What you should do: Copy out every one of the items below word for word, leaving out the pictures.

Stored data
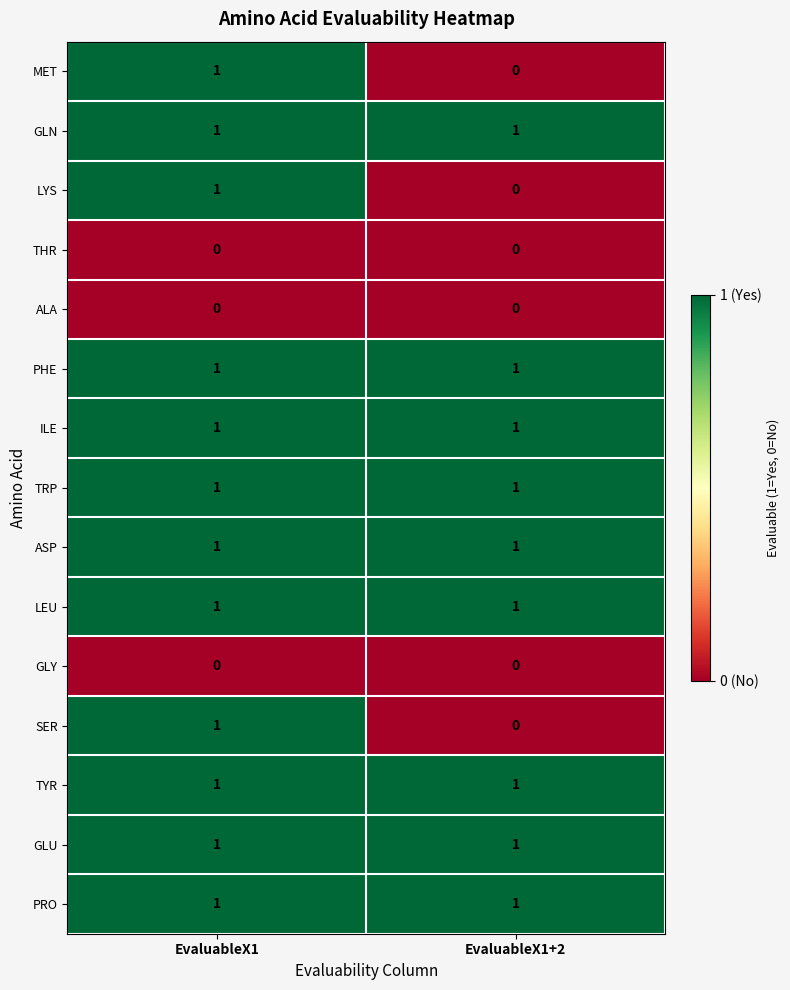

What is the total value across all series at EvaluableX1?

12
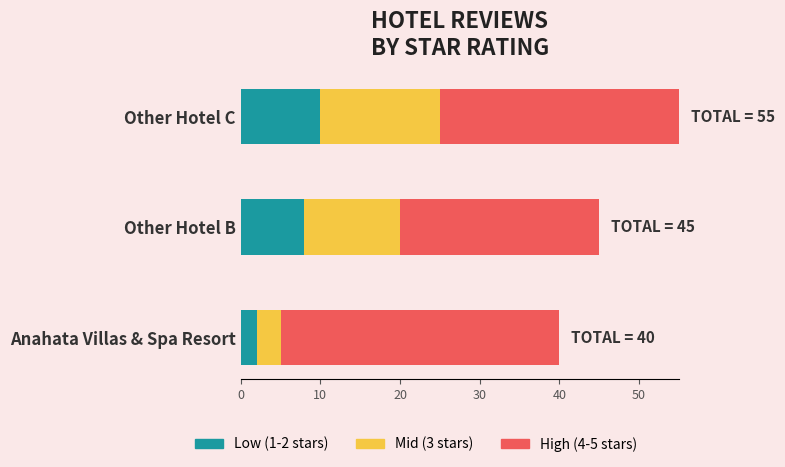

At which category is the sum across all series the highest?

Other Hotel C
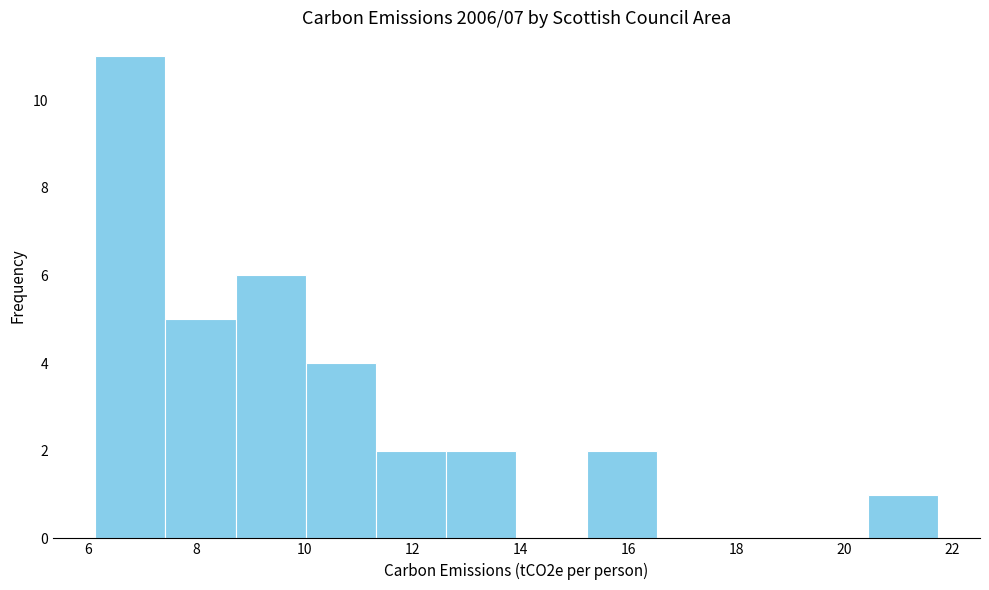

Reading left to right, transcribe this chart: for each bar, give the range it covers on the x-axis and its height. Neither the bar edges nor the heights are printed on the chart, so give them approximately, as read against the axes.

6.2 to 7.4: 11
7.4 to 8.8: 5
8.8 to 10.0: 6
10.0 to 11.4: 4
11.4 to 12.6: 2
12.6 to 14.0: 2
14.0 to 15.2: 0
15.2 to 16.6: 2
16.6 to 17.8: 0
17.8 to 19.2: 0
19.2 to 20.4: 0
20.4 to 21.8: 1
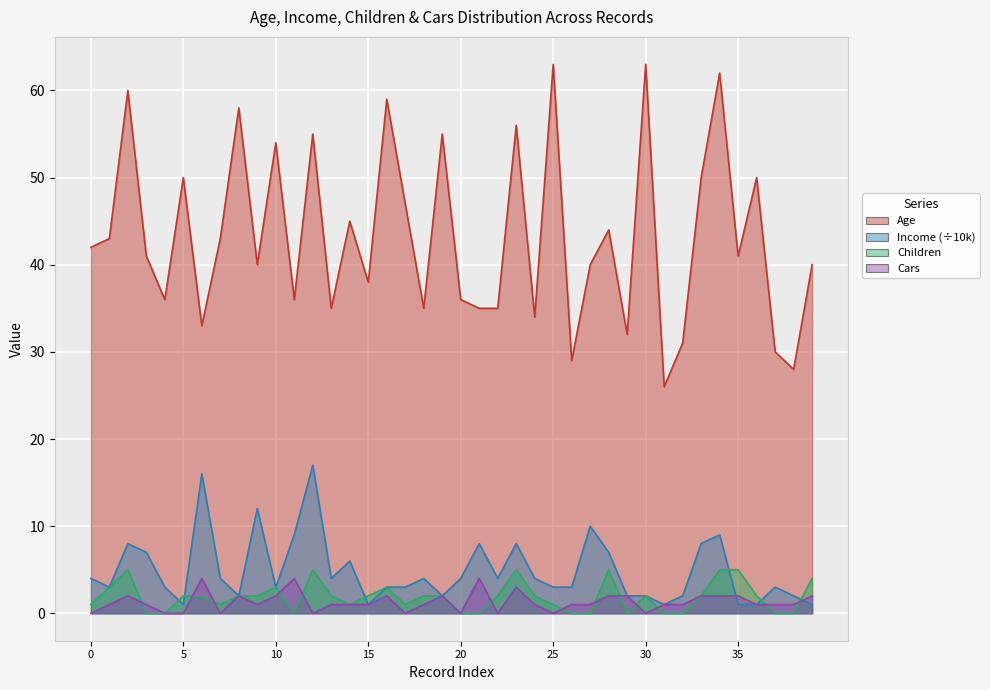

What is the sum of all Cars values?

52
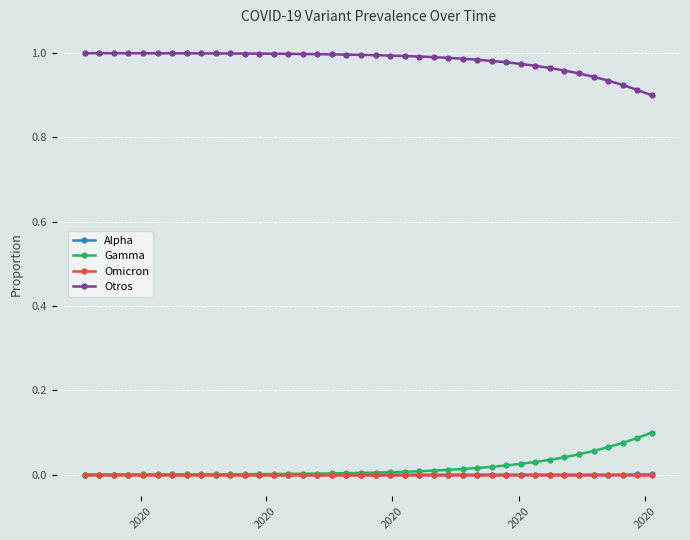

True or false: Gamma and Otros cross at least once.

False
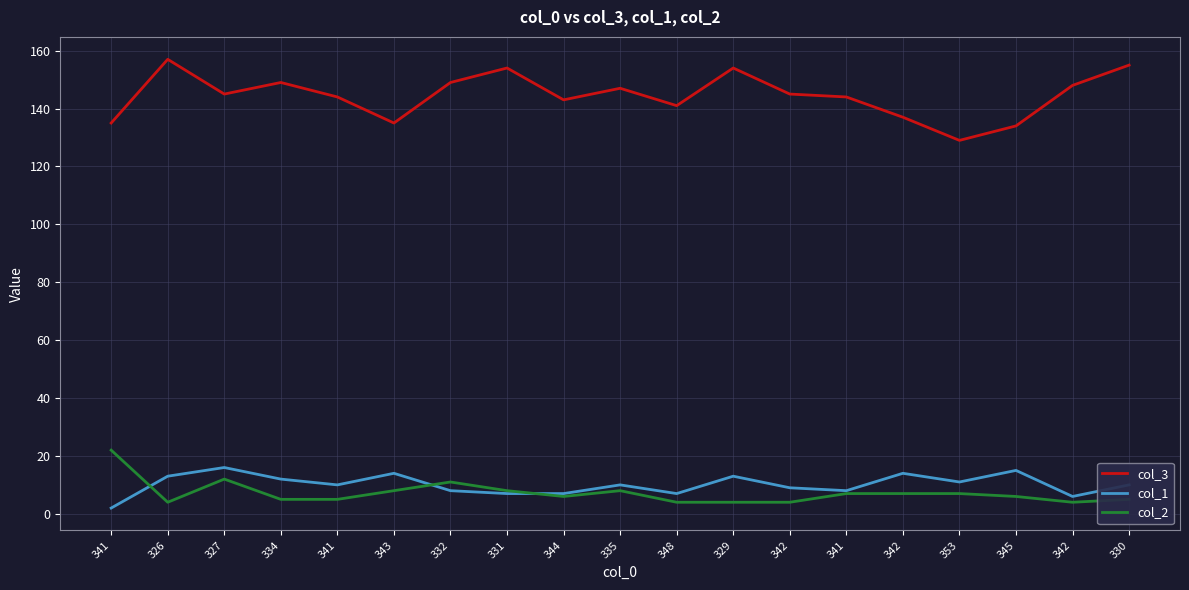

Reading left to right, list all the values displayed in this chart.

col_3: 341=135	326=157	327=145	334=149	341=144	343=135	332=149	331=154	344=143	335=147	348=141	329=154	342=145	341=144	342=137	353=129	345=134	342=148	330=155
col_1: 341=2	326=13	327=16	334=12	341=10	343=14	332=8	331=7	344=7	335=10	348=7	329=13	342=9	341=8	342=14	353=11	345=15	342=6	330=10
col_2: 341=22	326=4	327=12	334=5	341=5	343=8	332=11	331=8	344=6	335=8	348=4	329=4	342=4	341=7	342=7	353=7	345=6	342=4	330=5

Exercise output:
What is the total value across all series at EvaluableX1?

12

At which category is the sum across all series the highest?

Other Hotel C

Reading left to right, transcribe this chart: for each bar, give the range it covers on the x-axis and its height. Neither the bar edges nor the heights are printed on the chart, so give them approximately, as read against the axes.

6.2 to 7.4: 11
7.4 to 8.8: 5
8.8 to 10.0: 6
10.0 to 11.4: 4
11.4 to 12.6: 2
12.6 to 14.0: 2
14.0 to 15.2: 0
15.2 to 16.6: 2
16.6 to 17.8: 0
17.8 to 19.2: 0
19.2 to 20.4: 0
20.4 to 21.8: 1

What is the sum of all Cars values?

52

True or false: Gamma and Otros cross at least once.

False

Reading left to right, list all the values displayed in this chart.

col_3: 341=135	326=157	327=145	334=149	341=144	343=135	332=149	331=154	344=143	335=147	348=141	329=154	342=145	341=144	342=137	353=129	345=134	342=148	330=155
col_1: 341=2	326=13	327=16	334=12	341=10	343=14	332=8	331=7	344=7	335=10	348=7	329=13	342=9	341=8	342=14	353=11	345=15	342=6	330=10
col_2: 341=22	326=4	327=12	334=5	341=5	343=8	332=11	331=8	344=6	335=8	348=4	329=4	342=4	341=7	342=7	353=7	345=6	342=4	330=5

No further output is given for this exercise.